WORK REQUIRED
Here is a listing. Write it all out again exactly, but not its pictures.

EXCERPTED RECORDS

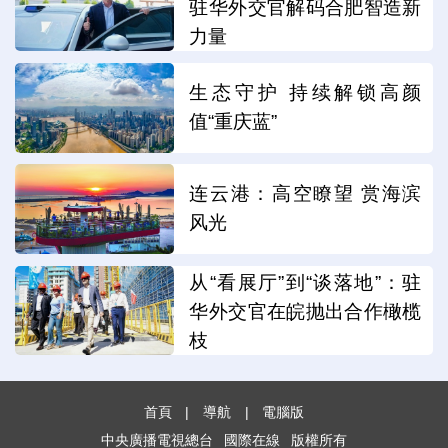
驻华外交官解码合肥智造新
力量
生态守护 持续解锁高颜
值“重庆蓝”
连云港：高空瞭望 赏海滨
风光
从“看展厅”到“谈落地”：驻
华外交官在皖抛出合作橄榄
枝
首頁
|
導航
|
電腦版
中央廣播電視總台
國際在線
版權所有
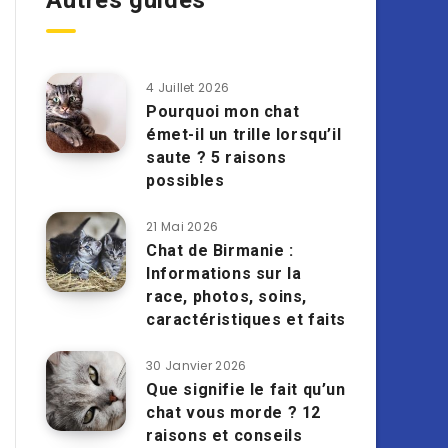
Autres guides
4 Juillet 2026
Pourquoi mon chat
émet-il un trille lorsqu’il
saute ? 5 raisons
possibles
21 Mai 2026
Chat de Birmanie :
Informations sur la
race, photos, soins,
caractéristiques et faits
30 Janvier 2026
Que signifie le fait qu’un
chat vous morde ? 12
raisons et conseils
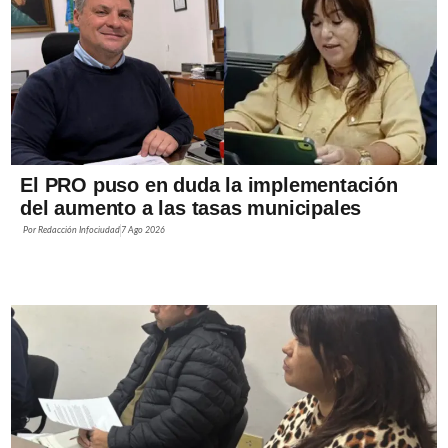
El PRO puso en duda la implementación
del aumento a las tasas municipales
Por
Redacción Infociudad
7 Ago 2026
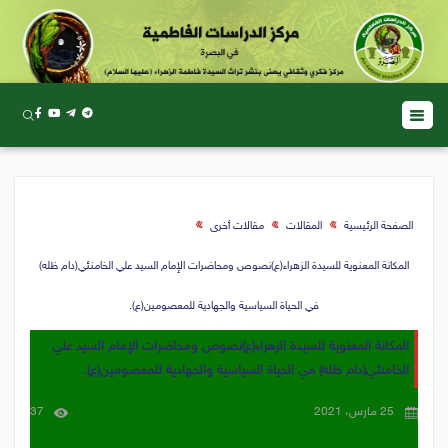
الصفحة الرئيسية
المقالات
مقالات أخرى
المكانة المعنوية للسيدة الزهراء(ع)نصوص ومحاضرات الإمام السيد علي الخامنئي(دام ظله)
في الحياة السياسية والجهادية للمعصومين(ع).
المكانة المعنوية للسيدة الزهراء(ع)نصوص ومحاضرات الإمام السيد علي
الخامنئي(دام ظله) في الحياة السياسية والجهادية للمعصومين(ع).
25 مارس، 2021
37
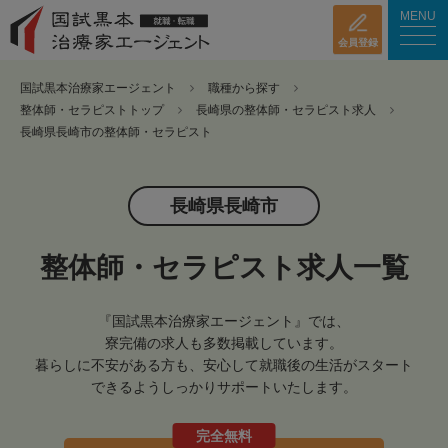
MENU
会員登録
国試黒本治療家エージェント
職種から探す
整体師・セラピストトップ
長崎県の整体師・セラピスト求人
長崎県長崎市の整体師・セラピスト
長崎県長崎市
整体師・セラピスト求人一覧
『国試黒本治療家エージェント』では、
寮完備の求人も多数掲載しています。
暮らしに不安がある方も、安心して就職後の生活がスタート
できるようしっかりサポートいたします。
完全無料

RESULT
驻华外交官解码合肥智造新
力量
生态守护 持续解锁高颜
值“重庆蓝”
连云港：高空瞭望 赏海滨
风光
从“看展厅”到“谈落地”：驻
华外交官在皖抛出合作橄榄
枝
首頁
|
導航
|
電腦版
中央廣播電視總台
國際在線
版權所有
Autres guides
4 Juillet 2026
Pourquoi mon chat
émet-il un trille lorsqu’il
saute ? 5 raisons
possibles
21 Mai 2026
Chat de Birmanie :
Informations sur la
race, photos, soins,
caractéristiques et faits
30 Janvier 2026
Que signifie le fait qu’un
chat vous morde ? 12
raisons et conseils
El PRO puso en duda la implementación
del aumento a las tasas municipales
Por
Redacción Infociudad
7 Ago 2026
الصفحة الرئيسية
المقالات
مقالات أخرى
المكانة المعنوية للسيدة الزهراء(ع)نصوص ومحاضرات الإمام السيد علي الخامنئي(دام ظله)
في الحياة السياسية والجهادية للمعصومين(ع).
المكانة المعنوية للسيدة الزهراء(ع)نصوص ومحاضرات الإمام السيد علي
الخامنئي(دام ظله) في الحياة السياسية والجهادية للمعصومين(ع).
25 مارس، 2021
37
MENU
会員登録
国試黒本治療家エージェント
職種から探す
整体師・セラピストトップ
長崎県の整体師・セラピスト求人
長崎県長崎市の整体師・セラピスト
長崎県長崎市
整体師・セラピスト求人一覧
『国試黒本治療家エージェント』では、
寮完備の求人も多数掲載しています。
暮らしに不安がある方も、安心して就職後の生活がスタート
できるようしっかりサポートいたします。
完全無料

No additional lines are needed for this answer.